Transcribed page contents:
********

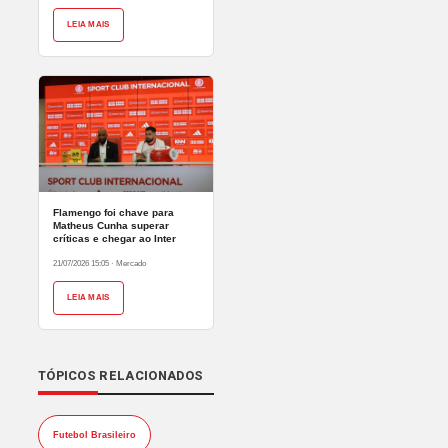
LEIA MAIS
Flamengo foi chave para
Matheus Cunha superar
críticas e chegar ao Inter
21/07/2026 15:05
·
Mercado
LEIA MAIS
TÓPICOS RELACIONADOS
Futebol Brasileiro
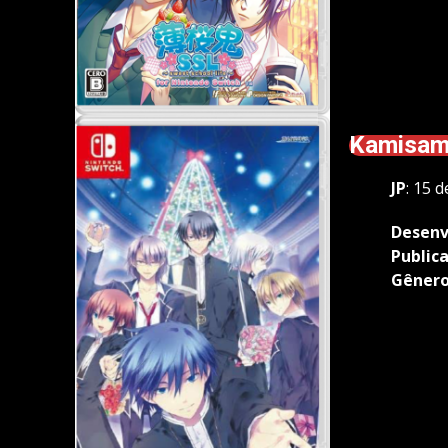
Kamisama
JP
: 15 
Desenv
Public
Gêner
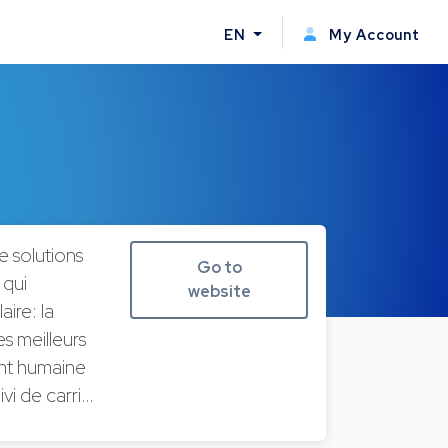
EN
My Account
e solutions
Go to
 qui
website
ire: la
s meilleurs
ent humaine
ivi de carri…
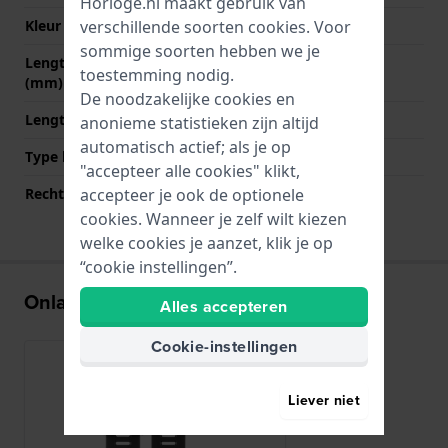
Horloge.nl maakt gebruik van
verschillende soorten
cookies
. Voor
Kleur sluiting
Zwart
sommige soorten hebben we je
Lengte band op 12 uur
80 mm
toestemming nodig.
(mm)
De noodzakelijke cookies en
Lengte band op 6 uur (mm)
130 mm
anonieme statistieken zijn altijd
automatisch actief; als je op
Type bevestiging
Schroeven
"accepteer alle cookies" klikt,
accepteer je ook de optionele
Rechte bandaanzet
Nee
cookies. Wanneer je zelf wilt kiezen
welke cookies je aanzet, klik je op
“cookie instellingen”.
Onlangs bekeken
Alles accepteren
Cookie-instellingen
Liever niet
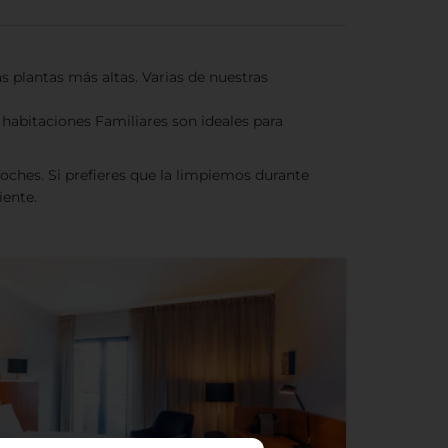
s plantas más altas. Varias de nuestras
habitaciones Familiares son ideales para
ches. Si prefieres que la limpiemos durante
iente.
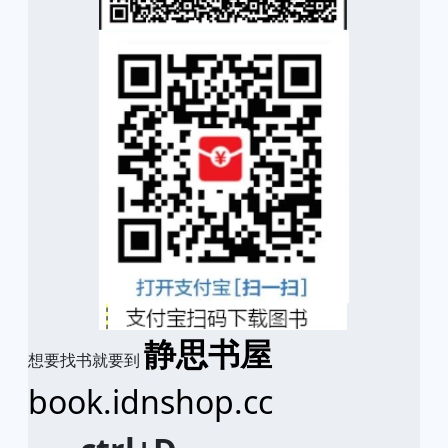
静思书屋
想要找书就要到
book.idnshop.cc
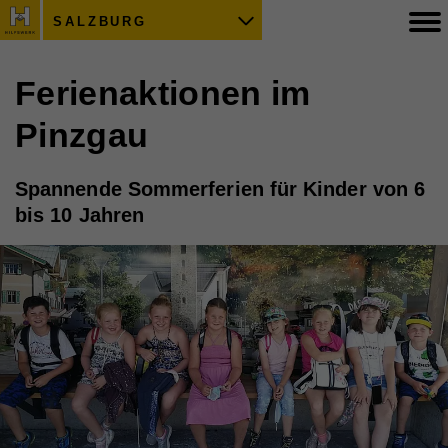
SALZBURG
Ferienaktionen im
Pinzgau
Spannende Sommerferien für Kinder von 6
bis 10 Jahren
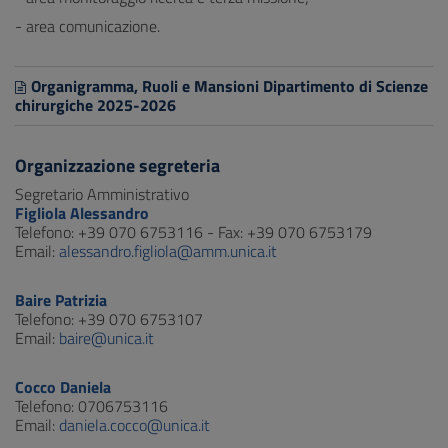
- area comunicazione.
Organigramma, Ruoli e Mansioni Dipartimento di Scienze
chirurgiche 2025-2026
Organizzazione segreteria
Segretario Amministrativo
Figliola Alessandro
Telefono: +39 070 6753116 - Fax: +39 070 6753179
Email:
alessandro.figliola@amm.unica.it
Baire Patrizia
Telefono: +39 070 6753107
Email:
baire@unica.it
Cocco Daniela
Telefono: 0706753116
Email:
daniela.cocco@unica.it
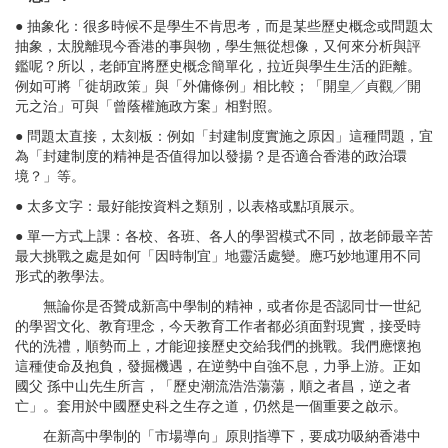
● 抽象化：很多時候不是學生不肯思考，而是某些歷史概念或問題太
抽象，太脫離現今香港的事與物，學生無從想像，又何來分析與評
鑑呢？所以，老師宜將歷史概念簡單化，拉近與學生生活的距離。
例如可將「徙胡政策」與「外傭條例」相比較；「開皇╱貞觀╱開
元之治」可與「曾蔭權施政方案」相對照。
● 問題太直接，太刻板：例如「封建制度實施之原因」這種問題，宜
為「封建制度的精神是否值得加以發揚？是否適合香港的政治環
境？」等。
● 太多文字：最好能按資料之類別，以表格或點項展示。
● 單一方式上課：各校、各班、各人的學習模式不同，故老師最辛苦
最大挑戰之處是如何「因時制宜」地靈活處變。應巧妙地運用不同
形式的教學法。
無論你是否贊成新高中學制的精神，或者你是否認同廿一世紀
的學習文化、教育理念，今天教育工作者都必須面對現實，接受時
代的洗禮，順勢而上，才能迎接歷史交給我們的挑戰。我們應懷抱
這種使命及抱負，發掘機遇，在逆勢中自強不息，力爭上游。正如
國父 孫中山先生所言，「歷史潮流浩浩蕩蕩，順之者昌，逆之者
亡」。套用於中國歷史科之生存之道，仍然是一個重要之啟示。
在新高中學制的「市場導向」原則指導下，要成功吸納香港中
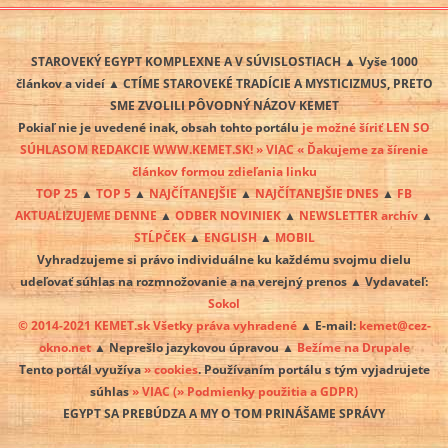
STAROVEKÝ EGYPT KOMPLEXNE A V SÚVISLOSTIACH ▲ Vyše 1000
článkov a videí ▲ CTÍME STAROVEKÉ TRADÍCIE A MYSTICIZMUS, PRETO
SME ZVOLILI PÔVODNÝ NÁZOV KEMET
Pokiaľ nie je uvedené inak, obsah tohto portálu
je možné šíriť LEN SO
SÚHLASOM REDAKCIE WWW.KEMET.SK! » VIAC « Ďakujeme za šírenie
článkov formou zdieľania linku
TOP 25
▲
TOP 5
▲
NAJČÍTANEJŠIE
▲
NAJČÍTANEJŠIE DNES
▲
FB
AKTUALIZUJEME DENNE
▲
ODBER NOVINIEK
▲
NEWSLETTER archív
▲
STĹPČEK
▲
ENGLISH
▲
MOBIL
Vyhradzujeme si právo individuálne ku každému svojmu dielu
udeľovať súhlas na rozmnožovanie a na verejný prenos ▲ Vydavateľ:
Sokol
© 2014-2021 KEMET.sk Všetky práva vyhradené
▲ E-mail:
kemet@cez-
okno.net
▲ Neprešlo jazykovou úpravou ▲
Bežíme na Drupale
Tento portál využíva
» cookies
. Používaním portálu s tým vyjadrujete
súhlas
» VIAC
(» Podmienky použitia a GDPR)
EGYPT SA PREBÚDZA A MY O TOM PRINÁŠAME SPRÁVY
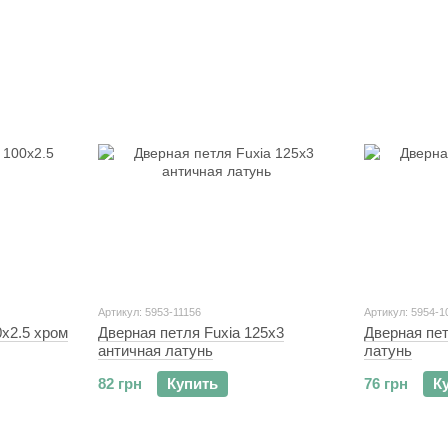
Артикул: 5953-11156
Артикул: 5954-1
0x2.5 хром
Дверная петля Fuxia 125x3
Дверная пет
античная латунь
латунь
82 грн
Купить
76 грн
К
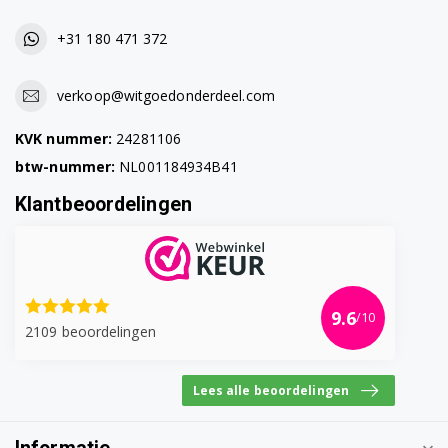
DFN28420W 7657061677
+31 180 471 372
DFN28420X 7656761677
verkoop@witgoedonderdeel.com
DFN28421W 7634468377
KVK nummer:
24281106
DFN28423S 7650253977
btw-nummer:
NL001184934B41
DFN28423W 7651253977
Klantbeoordelingen
DFN29330XSHD 7696010200
DFN38330X 7662351642
9.6
/10
DFN38421W 7669267377
2109 beoordelingen
DFN38421X 7669467377
Lees alle beoordelingen
DFN38422W 7668267377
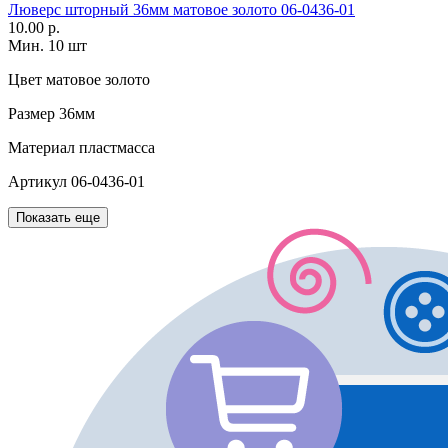
Люверс шторный 36мм матовое золото 06-0436-01
10.00 р.
Мин. 10 шт
Цвет
матовое золото
Размер
36мм
Материал
пластмасса
Артикул
06-0436-01
Показать еще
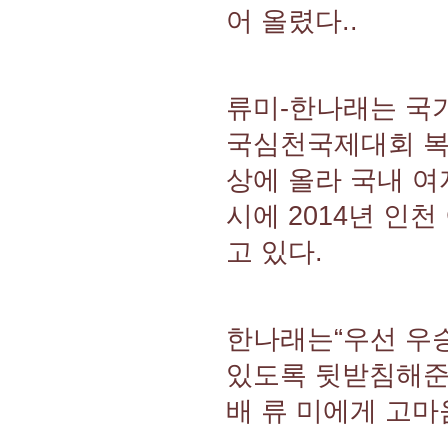
어 올렸다..
류미-한나래는 국
국심천국제대회 복식
상에 올라 국내 여
시에 2014년 인
고 있다.
한나래는“우선 우승
있도록 뒷받침해준 
배 류 미에게 고마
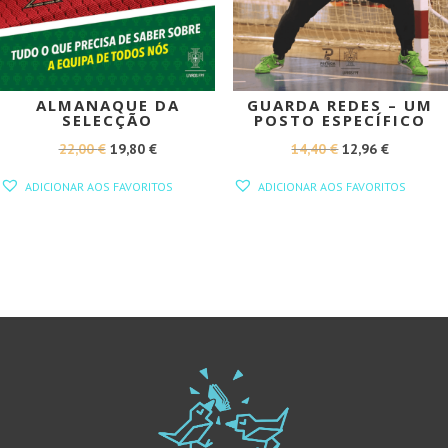
ALMANAQUE DA
GUARDA REDES – UM
SELECÇÃO
POSTO ESPECÍFICO
O
O
O
O
22,00
€
19,80
€
14,40
€
12,96
€
PREÇO
PREÇO
PREÇO
PREÇO
ADICIONAR AOS FAVORITOS
ADICIONAR AOS FAVORITOS
ORIGINAL
ATUAL
ORIGINAL
ATUAL
ERA:
É:
ERA:
É:
22,00 €.
19,80 €.
14,40 €.
12,96 €.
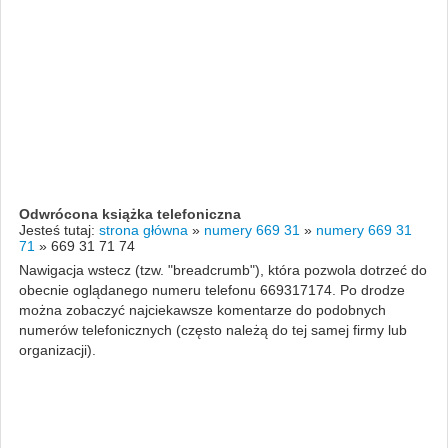
Odwrócona książka telefoniczna
Jesteś tutaj:
strona główna
»
numery 669 31
»
numery 669 31
71
»
669 31 71 74
Nawigacja wstecz (tzw. "breadcrumb"), która pozwola dotrzeć do
obecnie oglądanego numeru telefonu 669317174. Po drodze
można zobaczyć najciekawsze komentarze do podobnych
numerów telefonicznych (często należą do tej samej firmy lub
organizacji).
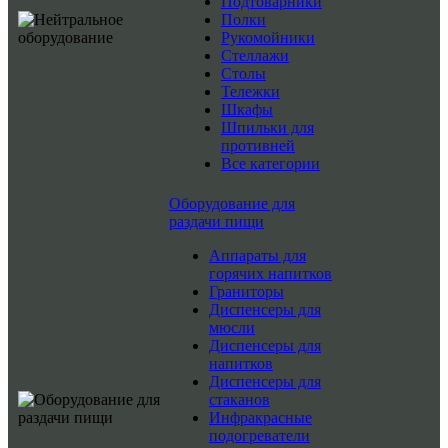
Подтоварники
Полки
Рукомойники
Стеллажи
Столы
Тележки
Шкафы
Шпильки для
противней
Все категории
Оборудование для
раздачи пищи
Аппараты для
горячих напитков
Граниторы
Диспенсеры для
мюсли
Диспенсеры для
напитков
Диспенсеры для
стаканов
Инфракрасные
подогреватели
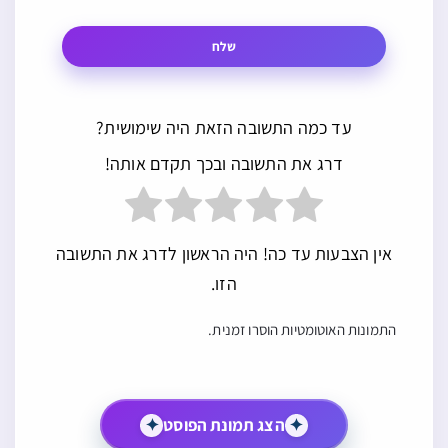
שלח
עד כמה התשובה הזאת היה שימושית?
דרג את התשובה ובכך תקדם אותה!
אין הצבעות עד כה! היה הראשון לדרג את התשובה
הזו.
התמונות האוטומטיות הוסרו זמנית.
✦
הצג תמונת הפוסט
✦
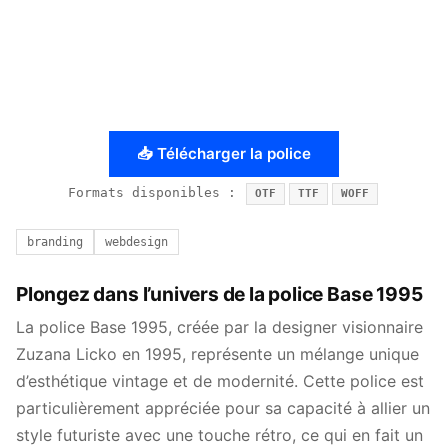
📥 Télécharger la police
Formats disponibles :
OTF
TTF
WOFF
branding
webdesign
Plongez dans l’univers de la police Base 1995
La police Base 1995, créée par la designer visionnaire
Zuzana Licko en 1995, représente un mélange unique
d’esthétique vintage et de modernité. Cette police est
particulièrement appréciée pour sa capacité à allier un
style futuriste avec une touche rétro, ce qui en fait un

********

Request |
Say the number of data lines holding "para", without any other words.

Answer to this problem |
2